Arthur menahan tangan Alexa, hingga Alexa menghentikan gerakannya, dan berdiri terpaku sambil menatap Arthur.


"Kamu mau ke mana? Kamu belum terlalu lama di sini, kamu masih bisa menghabiskan sedikit waktu lagi untuk menemaniku, kan?" tanya Arthur memaksa.


"Pergunakan saja waktumu! Kamu tidak bisa selalu bebas keluar, bukan?! Aku tidak akan lama," kata Josh kepada Alexa, seolah-olah mendukung keinginan Arthur, agar Alexa tetap menemani Arthur di situ.


Alexa kemudian duduk kembali di kursinya, dan tidak berkata apa-apa.


"Bagaimana keadaanmu? Apa kamu merasa sudah jauh lebih baik?" tanya Josh sambil menatap Arthur.


"Aku masih belum bisa pulang," jawab Arthur datar.


Kalau Arthur bisa jujur, Arthur masih merasa kesal karena melihat wajah Josh, yang tetap mempertahankan raut wajah tidak senangnya.


"Kalau begitu, aku pergi dulu. Kamu bisa menghubungiku kapan saja, kalau kamu butuh apa-apa," kata Josh, lalu tampak berbalik, tanpa menunggu tanggapan dari Arthur.


Kelihatannya, Josh juga menyadari kalau Arthur merasa terganggu dengan kedatangannya di dalam ruang perawatan itu, hingga dia tidak mau berlama-lama di situ.


"Arty ...! Maafkan aku...." ujar Alexa pelan, ketika beberapa saat telah berlalu, sejak keluarnya Josh dari ruangan itu.


Arthur mengerutkan alisnya dalam-dalam.


"Kenapa kamu meminta maaf?" Arthur balik bertanya.


"Terus terang, aku masih ingin kalau kita masih bisa berteman. Tapi, seharusnya aku tidak menemuimu lagi," jawab Alexa.


Arthur yang masih memegang wajah Alexa, hanya bisa terdiam mendengarkan perkataan wanita itu.


"Aku masih menemuimu lagi, karena aku ingin agar kamu bisa membuka pikiranmu....


...Aku berharap agar kamu bisa tersadar, kalau kamu tidak bisa tertarik lebih dari teman kepadaku....


... Tapi kelihatannya, aku hanya memperburuk keadaan," lanjut Alexa.


Menilai dari suara Alexa yang sedikit bergetar, seolah-olah sedang menahan tangis, Arthur merasa kalau Alexa memang menyesali situasi saat itu.


"Jangan meminta maaf! Ini semua bukanlah kesalahanmu.

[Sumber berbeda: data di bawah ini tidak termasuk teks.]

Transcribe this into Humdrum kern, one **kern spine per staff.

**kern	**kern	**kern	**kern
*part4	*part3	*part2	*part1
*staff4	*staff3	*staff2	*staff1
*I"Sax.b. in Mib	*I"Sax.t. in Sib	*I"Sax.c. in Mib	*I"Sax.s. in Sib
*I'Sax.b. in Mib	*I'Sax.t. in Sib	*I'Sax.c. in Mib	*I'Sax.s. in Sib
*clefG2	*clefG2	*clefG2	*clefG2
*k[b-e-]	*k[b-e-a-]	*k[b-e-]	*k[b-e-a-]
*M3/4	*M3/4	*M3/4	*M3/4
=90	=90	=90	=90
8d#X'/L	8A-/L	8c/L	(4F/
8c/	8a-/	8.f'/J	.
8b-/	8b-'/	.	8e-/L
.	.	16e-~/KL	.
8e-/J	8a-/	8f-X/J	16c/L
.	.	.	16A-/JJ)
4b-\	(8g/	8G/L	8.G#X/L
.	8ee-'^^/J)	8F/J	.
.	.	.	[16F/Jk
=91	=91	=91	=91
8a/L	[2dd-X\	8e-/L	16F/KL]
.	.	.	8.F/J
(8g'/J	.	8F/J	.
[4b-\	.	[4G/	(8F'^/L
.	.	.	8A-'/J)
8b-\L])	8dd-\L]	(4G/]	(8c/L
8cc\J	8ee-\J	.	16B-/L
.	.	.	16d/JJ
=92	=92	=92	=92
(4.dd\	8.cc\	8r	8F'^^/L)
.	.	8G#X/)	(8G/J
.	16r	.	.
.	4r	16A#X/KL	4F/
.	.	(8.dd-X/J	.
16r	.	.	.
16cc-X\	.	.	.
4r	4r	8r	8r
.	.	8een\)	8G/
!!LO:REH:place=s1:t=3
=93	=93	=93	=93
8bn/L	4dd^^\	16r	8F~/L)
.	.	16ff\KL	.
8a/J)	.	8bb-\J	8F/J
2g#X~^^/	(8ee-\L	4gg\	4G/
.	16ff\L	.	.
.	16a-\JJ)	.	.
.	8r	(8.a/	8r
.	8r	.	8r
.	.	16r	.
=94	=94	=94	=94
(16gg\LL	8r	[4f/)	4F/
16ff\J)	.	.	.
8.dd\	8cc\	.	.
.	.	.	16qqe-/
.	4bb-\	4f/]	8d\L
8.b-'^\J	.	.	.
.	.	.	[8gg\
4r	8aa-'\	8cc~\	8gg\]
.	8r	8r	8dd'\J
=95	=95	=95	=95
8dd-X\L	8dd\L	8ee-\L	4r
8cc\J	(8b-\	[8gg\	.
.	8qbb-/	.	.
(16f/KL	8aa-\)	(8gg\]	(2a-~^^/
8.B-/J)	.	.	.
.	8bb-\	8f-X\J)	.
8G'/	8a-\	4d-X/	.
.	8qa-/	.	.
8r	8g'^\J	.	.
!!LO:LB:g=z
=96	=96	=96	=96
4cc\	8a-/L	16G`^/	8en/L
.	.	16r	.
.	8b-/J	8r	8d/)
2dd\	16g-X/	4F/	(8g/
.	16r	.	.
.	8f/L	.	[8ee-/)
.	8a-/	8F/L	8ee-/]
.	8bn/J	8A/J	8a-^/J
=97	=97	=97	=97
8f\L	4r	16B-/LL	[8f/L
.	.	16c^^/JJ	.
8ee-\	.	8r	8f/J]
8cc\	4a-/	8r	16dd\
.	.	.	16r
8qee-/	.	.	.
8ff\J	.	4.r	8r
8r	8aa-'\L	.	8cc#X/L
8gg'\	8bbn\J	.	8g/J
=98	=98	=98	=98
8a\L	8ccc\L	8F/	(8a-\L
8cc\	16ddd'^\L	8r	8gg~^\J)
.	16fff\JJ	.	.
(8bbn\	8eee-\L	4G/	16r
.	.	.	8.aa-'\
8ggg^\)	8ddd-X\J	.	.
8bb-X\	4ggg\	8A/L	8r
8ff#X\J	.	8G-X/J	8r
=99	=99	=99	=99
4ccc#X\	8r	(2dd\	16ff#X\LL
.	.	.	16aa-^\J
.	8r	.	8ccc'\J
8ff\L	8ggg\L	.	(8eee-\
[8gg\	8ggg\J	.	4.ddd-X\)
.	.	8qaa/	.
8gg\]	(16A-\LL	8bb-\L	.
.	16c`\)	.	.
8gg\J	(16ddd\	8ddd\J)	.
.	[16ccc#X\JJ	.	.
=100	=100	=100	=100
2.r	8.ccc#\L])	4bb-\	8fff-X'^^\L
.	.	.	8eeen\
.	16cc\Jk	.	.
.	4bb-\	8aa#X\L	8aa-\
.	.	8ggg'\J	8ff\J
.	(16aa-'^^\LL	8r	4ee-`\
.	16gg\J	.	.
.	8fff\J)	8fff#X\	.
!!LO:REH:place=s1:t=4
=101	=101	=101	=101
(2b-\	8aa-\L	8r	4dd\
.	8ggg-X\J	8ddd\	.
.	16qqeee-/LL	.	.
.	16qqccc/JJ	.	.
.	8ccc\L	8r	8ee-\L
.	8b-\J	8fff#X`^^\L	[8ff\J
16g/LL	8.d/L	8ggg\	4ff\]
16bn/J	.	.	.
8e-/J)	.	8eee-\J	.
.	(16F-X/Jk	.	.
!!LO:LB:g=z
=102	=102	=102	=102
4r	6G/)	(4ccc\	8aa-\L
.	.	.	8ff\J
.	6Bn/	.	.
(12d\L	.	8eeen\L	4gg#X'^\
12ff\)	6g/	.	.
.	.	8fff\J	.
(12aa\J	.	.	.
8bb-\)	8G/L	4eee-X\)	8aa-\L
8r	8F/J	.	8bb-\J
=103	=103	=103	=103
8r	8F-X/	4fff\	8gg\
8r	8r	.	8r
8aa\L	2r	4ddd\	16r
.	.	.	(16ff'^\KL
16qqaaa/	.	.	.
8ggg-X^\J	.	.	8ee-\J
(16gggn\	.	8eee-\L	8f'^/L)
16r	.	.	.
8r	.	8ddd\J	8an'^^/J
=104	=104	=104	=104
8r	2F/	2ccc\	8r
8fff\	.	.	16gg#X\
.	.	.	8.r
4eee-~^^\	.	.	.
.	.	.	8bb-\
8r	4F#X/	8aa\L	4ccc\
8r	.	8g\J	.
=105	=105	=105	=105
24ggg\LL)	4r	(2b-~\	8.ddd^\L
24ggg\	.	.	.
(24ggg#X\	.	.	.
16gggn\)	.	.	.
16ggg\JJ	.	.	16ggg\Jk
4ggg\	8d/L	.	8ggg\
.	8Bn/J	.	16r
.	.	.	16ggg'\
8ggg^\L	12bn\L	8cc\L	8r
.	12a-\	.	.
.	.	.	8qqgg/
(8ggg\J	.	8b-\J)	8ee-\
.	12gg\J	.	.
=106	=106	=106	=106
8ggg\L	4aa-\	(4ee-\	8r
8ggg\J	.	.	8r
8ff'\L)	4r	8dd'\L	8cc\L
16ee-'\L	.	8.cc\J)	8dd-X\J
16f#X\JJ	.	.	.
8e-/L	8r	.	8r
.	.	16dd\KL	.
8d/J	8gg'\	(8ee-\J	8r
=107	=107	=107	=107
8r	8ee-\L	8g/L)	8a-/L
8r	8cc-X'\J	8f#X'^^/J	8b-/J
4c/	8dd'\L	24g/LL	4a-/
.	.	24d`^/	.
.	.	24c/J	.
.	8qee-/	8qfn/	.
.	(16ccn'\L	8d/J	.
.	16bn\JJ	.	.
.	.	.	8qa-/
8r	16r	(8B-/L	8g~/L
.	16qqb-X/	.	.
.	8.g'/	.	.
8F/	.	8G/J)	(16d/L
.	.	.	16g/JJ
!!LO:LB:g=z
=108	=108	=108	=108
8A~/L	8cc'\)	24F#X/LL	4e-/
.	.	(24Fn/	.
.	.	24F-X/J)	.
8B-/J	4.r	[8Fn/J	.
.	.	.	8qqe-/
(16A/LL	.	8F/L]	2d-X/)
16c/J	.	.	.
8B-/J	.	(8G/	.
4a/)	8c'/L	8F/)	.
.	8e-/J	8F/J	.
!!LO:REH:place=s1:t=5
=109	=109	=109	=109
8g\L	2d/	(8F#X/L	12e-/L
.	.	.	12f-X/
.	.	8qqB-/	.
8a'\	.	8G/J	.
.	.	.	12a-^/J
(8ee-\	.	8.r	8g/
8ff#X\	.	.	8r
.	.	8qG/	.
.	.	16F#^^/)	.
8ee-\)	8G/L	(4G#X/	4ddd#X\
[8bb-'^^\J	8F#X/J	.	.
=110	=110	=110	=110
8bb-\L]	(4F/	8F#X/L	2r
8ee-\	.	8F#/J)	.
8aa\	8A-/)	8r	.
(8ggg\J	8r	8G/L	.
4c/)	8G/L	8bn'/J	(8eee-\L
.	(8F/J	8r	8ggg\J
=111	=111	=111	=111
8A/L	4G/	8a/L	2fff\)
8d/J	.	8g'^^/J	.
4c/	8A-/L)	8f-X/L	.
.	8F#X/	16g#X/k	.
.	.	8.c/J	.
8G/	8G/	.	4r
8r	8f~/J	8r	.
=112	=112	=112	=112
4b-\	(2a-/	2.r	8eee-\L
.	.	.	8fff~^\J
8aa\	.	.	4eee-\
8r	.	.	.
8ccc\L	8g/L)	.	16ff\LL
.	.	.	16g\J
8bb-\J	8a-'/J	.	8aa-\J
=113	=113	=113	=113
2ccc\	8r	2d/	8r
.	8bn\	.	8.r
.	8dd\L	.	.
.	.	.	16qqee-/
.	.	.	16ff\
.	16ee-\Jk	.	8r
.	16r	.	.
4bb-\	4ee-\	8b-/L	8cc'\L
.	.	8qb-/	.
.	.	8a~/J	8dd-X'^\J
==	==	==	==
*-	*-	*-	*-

Justru aku yang harus meminta maaf, kalau aku hanya membuatmu merasa tidak nyaman....


... Maafkan sikapku yang menjadi serakah, dan memaksakan perasaanku padamu," kata Arthur pelan.


"Huuuffftt ...!" Alexa tampak menghembuskan nafasnya yang terdengar berat.


"Sekarang apa? Apa masih mungkin kalau hubungan kita, hanya sebatas kenalan seperti saat pertama kali kita bertemu?" tanya Alexa.


"Tentu saja! Kamu bisa berpura-pura tidak tahu, kalau aku menyukaimu," ujar Arthur buru-buru.


"Pffftt ...! Kamu seperti anak kecil," ujar Alexa sambil tertawa mengejek. "But, I like it!" lanjutnya.